9. Por que, tão jovem ainda, fostes afligida por tantas enfermidades?

Resposta. – Eu tinha faltas anteriores a expiar; tinha abusado da saúde e da brilhante posição que desfrutava na precedente encarnação. Então Deus me disse: “Gozaste intensamente, excessivamente: sofrerás do mesmo modo; eras orgulhosa: serás humilde; eras vaidosa da tua beleza: serás reduzida a nada; em vez da vaidade esforçar-te-ás por adquirir a caridade e a bondade.” Fiz segundo a vontade de Deus e meu anjo-da-guarda me ajudou.


10. Gostaríeis de dizer algo aos vossos pais?

Resposta. – A pedido de um médium, meus pais fizeram muita caridade; estavam certos em nem sempre orar apenas com os lábios: é preciso fazê-lo com a mão e o coração. Dar aos que sofrem é orar; é ser espírita.

O livre-arbítrio foi dado por Deus a todas as almas, isto é, a faculdade de progredir; a todas deu a mesma aspiração e é por isso que o sofrimento atinge mais de perto os felizardos da Terra do que geralmente se pensa. Assim, aproximai as distâncias pela caridade; introduzi o pobre em vossa casa, encorajai-o, levantai-o, não o humilheis. Se em toda parte se soubesse praticar essa grande lei da consciência, não se teria, em determinadas épocas, essas grandes misérias que desonram os povos civilizados, e que Deus envia para os castigar e lhes abrir os olhos.

Caros pais, orai a Deus; amai-vos; praticai a lei do Cristo: não fazer aos outros o que não quereríeis que vos fosse feito; implorai a Deus que vos prove, mostrando que a sua vontade é santa e grande como Ele. Preparai-vos para o futuro, armados de coragem e perseverança, porquanto ainda sois chamados a sofrer. É preciso saber merecer uma boa posição num mundo melhor, onde a compreensão da justiça divina se transforma na punição dos maus Espíritos.

Estarei sempre ao vosso lado, caros pais. Adeus, ou melhor, até logo. Tende resignação, caridade, amor aos semelhantes e um dia sereis felizes.


Clara.


Observação. – Eis um belo pensamento: “O sofrimento atinge mais de perto os felizardos da Terra do que geralmente se pensa.” É uma alusão aos Espíritos que, de uma existência a outra, passam de uma posição brilhante a outra humilde e miserável, pois muitas vezes expiam, num meio ínfimo, o abuso dos dons que Deus lhes houvera concedido. É uma justiça que todos compreendem.

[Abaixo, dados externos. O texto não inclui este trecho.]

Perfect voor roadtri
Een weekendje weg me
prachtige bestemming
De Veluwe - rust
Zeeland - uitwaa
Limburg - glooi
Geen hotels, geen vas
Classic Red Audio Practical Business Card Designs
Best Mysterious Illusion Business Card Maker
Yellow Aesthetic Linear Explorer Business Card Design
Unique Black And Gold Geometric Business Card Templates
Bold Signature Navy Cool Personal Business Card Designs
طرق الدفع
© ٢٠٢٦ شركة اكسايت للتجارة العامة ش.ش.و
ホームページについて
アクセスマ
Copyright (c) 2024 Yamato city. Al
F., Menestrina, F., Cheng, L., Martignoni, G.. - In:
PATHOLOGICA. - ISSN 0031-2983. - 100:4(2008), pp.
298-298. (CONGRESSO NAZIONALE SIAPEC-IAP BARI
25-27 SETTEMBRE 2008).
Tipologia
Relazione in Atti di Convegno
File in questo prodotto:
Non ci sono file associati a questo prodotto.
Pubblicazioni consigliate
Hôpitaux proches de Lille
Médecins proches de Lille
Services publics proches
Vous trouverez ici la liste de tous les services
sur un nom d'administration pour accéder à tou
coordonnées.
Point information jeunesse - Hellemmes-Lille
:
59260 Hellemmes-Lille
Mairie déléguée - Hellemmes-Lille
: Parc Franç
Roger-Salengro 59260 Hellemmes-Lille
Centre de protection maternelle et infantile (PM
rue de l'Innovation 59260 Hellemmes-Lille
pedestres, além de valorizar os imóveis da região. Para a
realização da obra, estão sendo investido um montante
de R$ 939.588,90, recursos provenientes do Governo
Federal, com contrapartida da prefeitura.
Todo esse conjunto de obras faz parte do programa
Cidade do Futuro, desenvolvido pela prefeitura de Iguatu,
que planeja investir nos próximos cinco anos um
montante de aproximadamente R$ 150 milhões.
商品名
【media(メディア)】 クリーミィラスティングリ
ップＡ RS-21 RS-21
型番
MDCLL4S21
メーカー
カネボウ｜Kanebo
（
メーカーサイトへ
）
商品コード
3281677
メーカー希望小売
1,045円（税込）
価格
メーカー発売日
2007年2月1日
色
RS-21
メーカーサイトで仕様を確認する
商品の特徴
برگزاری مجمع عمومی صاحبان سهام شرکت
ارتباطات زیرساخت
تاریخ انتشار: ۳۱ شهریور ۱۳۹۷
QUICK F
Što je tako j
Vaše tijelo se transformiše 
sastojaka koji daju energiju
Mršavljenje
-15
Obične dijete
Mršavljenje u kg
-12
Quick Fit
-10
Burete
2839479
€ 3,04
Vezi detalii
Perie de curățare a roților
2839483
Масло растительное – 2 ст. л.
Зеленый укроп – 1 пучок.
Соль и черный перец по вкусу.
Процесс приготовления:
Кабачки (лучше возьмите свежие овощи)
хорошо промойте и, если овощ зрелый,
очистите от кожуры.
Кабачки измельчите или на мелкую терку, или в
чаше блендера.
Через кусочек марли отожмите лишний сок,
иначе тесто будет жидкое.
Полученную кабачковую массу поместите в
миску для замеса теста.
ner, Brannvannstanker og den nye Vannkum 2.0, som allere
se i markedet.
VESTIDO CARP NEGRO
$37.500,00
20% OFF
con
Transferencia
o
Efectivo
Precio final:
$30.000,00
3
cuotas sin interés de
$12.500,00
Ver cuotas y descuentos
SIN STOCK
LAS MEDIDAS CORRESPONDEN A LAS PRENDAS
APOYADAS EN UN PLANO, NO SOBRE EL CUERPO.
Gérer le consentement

Outro pensamento não menos profundo é o que atribui as calamidades dos povos à infração da lei de Deus, porque Deus castiga os povos como castiga os indivíduos. É certo que se praticassem a lei de caridade, não haveria guerras, nem grandes misérias. É à prática dessa lei que conduz o Espiritismo. Será por isso que encontra inimigos tão encarniçados? As palavras dessa mocinha a seus pais serão as de um demônio?